States face a Jan. 1, 2013, deadline to have a certified health exchange up and running, one year ahead of the individual mandate that requires most Americans to obtain health insurance. If a state is not ready, the federal government reserves the right to operate an exchange for them.
2 states, different exchanges
Only two states -- Massachusetts and Utah -- have functional exchanges so far, and they couldn't be more different.
Massachusetts has state-mandated health coverage and features two exchanges within its Health Connector: Commonwealth Care for those who qualify for government subsidies, and Commonwealth Choice, which offers affordable gold-silver-bronze coverage plans from nine competing carriers.
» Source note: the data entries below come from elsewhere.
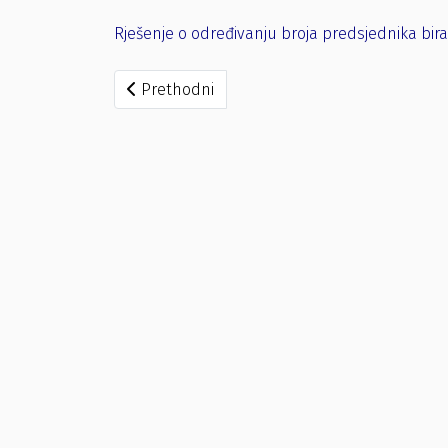
Rješenje o određivanju broja predsjednika bir
Prethodni članak: Rješenje o određivanju st
Prethodni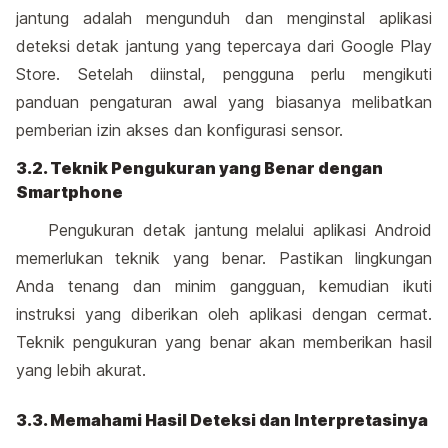
jantung adalah mengunduh dan menginstal aplikasi
deteksi detak jantung yang tepercaya dari Google Play
Store. Setelah diinstal, pengguna perlu mengikuti
panduan pengaturan awal yang biasanya melibatkan
pemberian izin akses dan konfigurasi sensor.
3.2. Teknik Pengukuran yang Benar dengan
Smartphone
Pengukuran detak jantung melalui aplikasi Android
memerlukan teknik yang benar. Pastikan lingkungan
Anda tenang dan minim gangguan, kemudian ikuti
instruksi yang diberikan oleh aplikasi dengan cermat.
Teknik pengukuran yang benar akan memberikan hasil
yang lebih akurat.
3.3. Memahami Hasil Deteksi dan Interpretasinya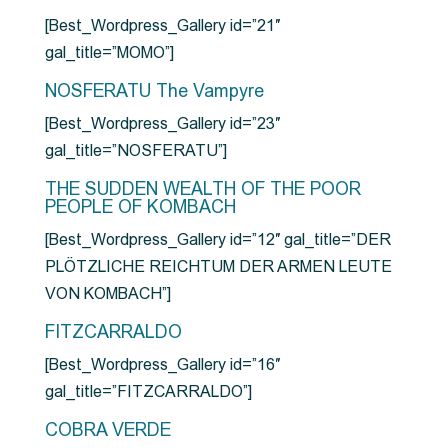
[Best_Wordpress_Gallery id=”21″
gal_title=”MOMO”]
NOSFERATU The Vampyre
[Best_Wordpress_Gallery id=”23″
gal_title=”NOSFERATU”]
THE SUDDEN WEALTH OF THE POOR
PEOPLE OF KOMBACH
[Best_Wordpress_Gallery id=”12″ gal_title=”DER
PLÖTZLICHE REICHTUM DER ARMEN LEUTE
VON KOMBACH”]
FITZCARRALDO
[Best_Wordpress_Gallery id=”16″
gal_title=”FITZCARRALDO”]
COBRA VERDE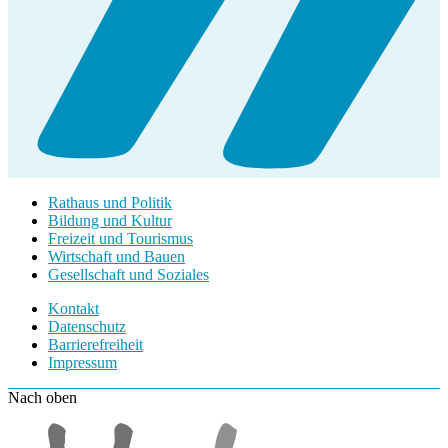
Rathaus und Politik
Bildung und Kultur
Freizeit und Tourismus
Wirtschaft und Bauen
Gesellschaft und Soziales
Kontakt
Datenschutz
Barrierefreiheit
Impressum
Nach oben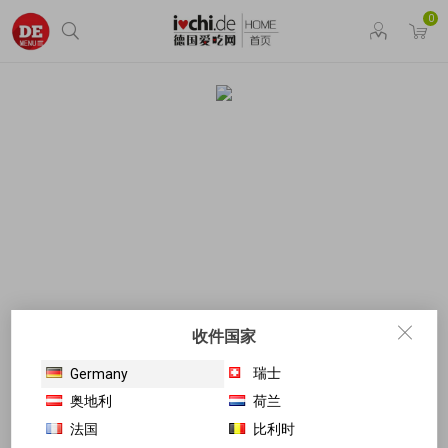
0
收件国家
瑞士
Germany
奥地利
荷兰
法国
比利时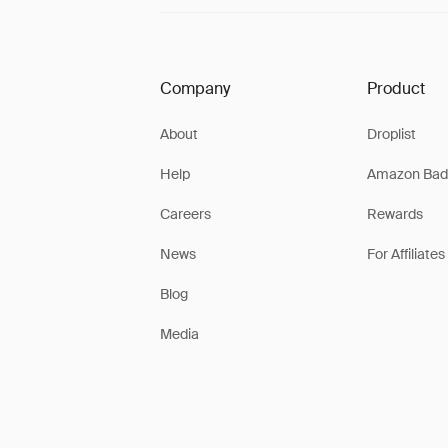
Company
Product
About
Droplist
Help
Amazon Bad
Careers
Rewards
News
For Affiliates
Blog
Media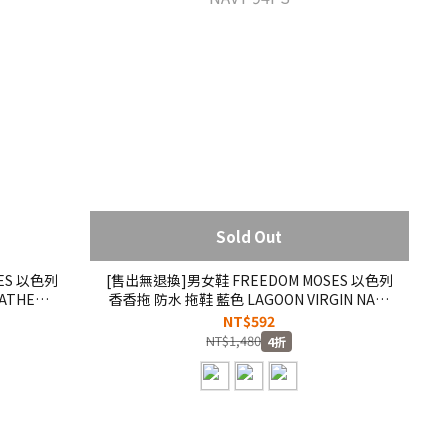
Sold Out
ES 以色列
[售出無退換]男女鞋 FREEDOM MOSES 以色列
ATHENA
香香拖 防水 拖鞋 藍色 LAGOON VIRGIN NAVY
94PS
NT$592
NT$1,480
4折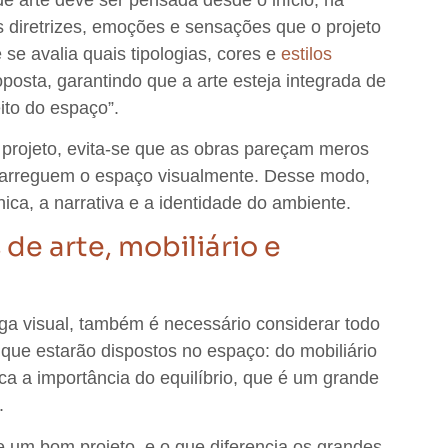
 diretrizes, emoções e sensações que o projeto
e avalia quais tipologias, cores e
estilos
oposta
, garantindo que a arte esteja integrada de
ito do espaço”.
 projeto,
evita-se que as obras pareçam meros
carreguem o espaço visualmente
. Desse modo,
ca, a narrativa e a identidade do ambiente.
de arte, mobiliário e
ga visual,
também é necessário considerar todo
 que estarão dispostos no espaço: do mobiliário
aca a importância do equilíbrio, que é um grande
.
de um bom projeto
, e o que diferencia os grandes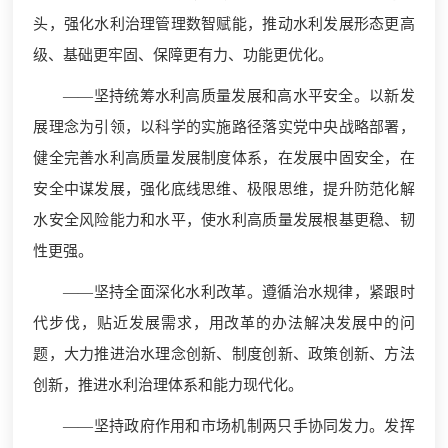
头，强化水利治理管理数智赋能，推动水利发展形态更高
级、基础更牢固、保障更有力、功能更优化。
——坚持统筹水利高质量发展和高水平安全。以新发
展理念为引领，以科学的实施路径落实党中央战略部署，
健全完善水利高质量发展制度体系，在发展中固安全，在
安全中谋发展，强化底线思维、极限思维，提升防范化解
水安全风险能力和水平，使水利高质量发展根基更稳、韧
性更强。
——坚持全面深化水利改革。遵循治水规律，紧跟时
代步伐，贴近发展需求，用改革的办法解决发展中的问
题，大力推进治水理念创新、制度创新、政策创新、方法
创新，推进水利治理体系和能力现代化。
——坚持政府作用和市场机制两只手协同发力。发挥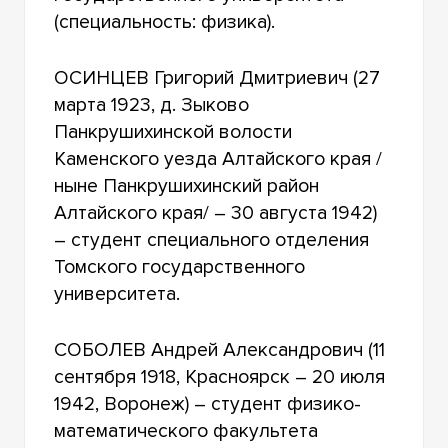
(специальность: физика).
ОСИНЦЕВ Григорий Дмитриевич (27
марта 1923, д. Зыково
Панкрушихинской волости
Каменского уезда Алтайского края /
ныне Панкрушихинский район
Алтайского края/ – 30 августа 1942)
– студент специального отделения
Томского государственного
университета.
СОБОЛЕВ Андрей Александрович (11
сентября 1918, Красноярск – 20 июля
1942, Воронеж) – студент физико-
математического факультета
The Health Connector is considered a prototype for Affordable Care Act exchanges.
"What Massachusetts does is, they put the participating insurance companies through a bid process once a year and the products have the exact same benefit," says Brian Carroll, CEO of Small Business Service Bureau, an administrator for Commonwealth Choice. "Like a travel site, when everybody has a ticket from Boston to Miami, you just compete on price."
The Utah Health Exchange, by contrast, serves as a Web portal where consumers can learn about and purchase health insurance online. It also enables employees of participating small businesses to select a health plan under their employer's policy that best suits their needs. Just one year old, the exchange is operated under the Governor's Office of Economic Development.
"We have four carriers participating as state providers, and we actually have 146 registered plan designs from those four carriers," says Patricia Conner, director of the Office of Consumer Health Services in Utah.
Anne Gauthier, senior program director of the National Academy for State Health Policy, a nonpartisan organization that helps states with health policy and practice, says most state plans will likely fall somewhere between these two models.
"Massachusetts tends toward exchange-heavy and Utah toward exchange-light," she says. "Every state's approach to policy goals will determine the structure and rules under which their exchange operates."
3 ways to structure an exchange
Gauthier says states face three basic structural options:
- Run the exchange as a state agency under the governor;
- Run it as a quasi-public agency governed by a board (California has chosen this model); or
- Run it as a state-established nonprofit.
States also can choose to participate in a regional health exchange under the Affordable Care Act, though Gauthier views this option as unlikely. "That makes sense in some ways, but it's challenging enough to make these decisions within one state, let alone across borders and political systems and environments," she says.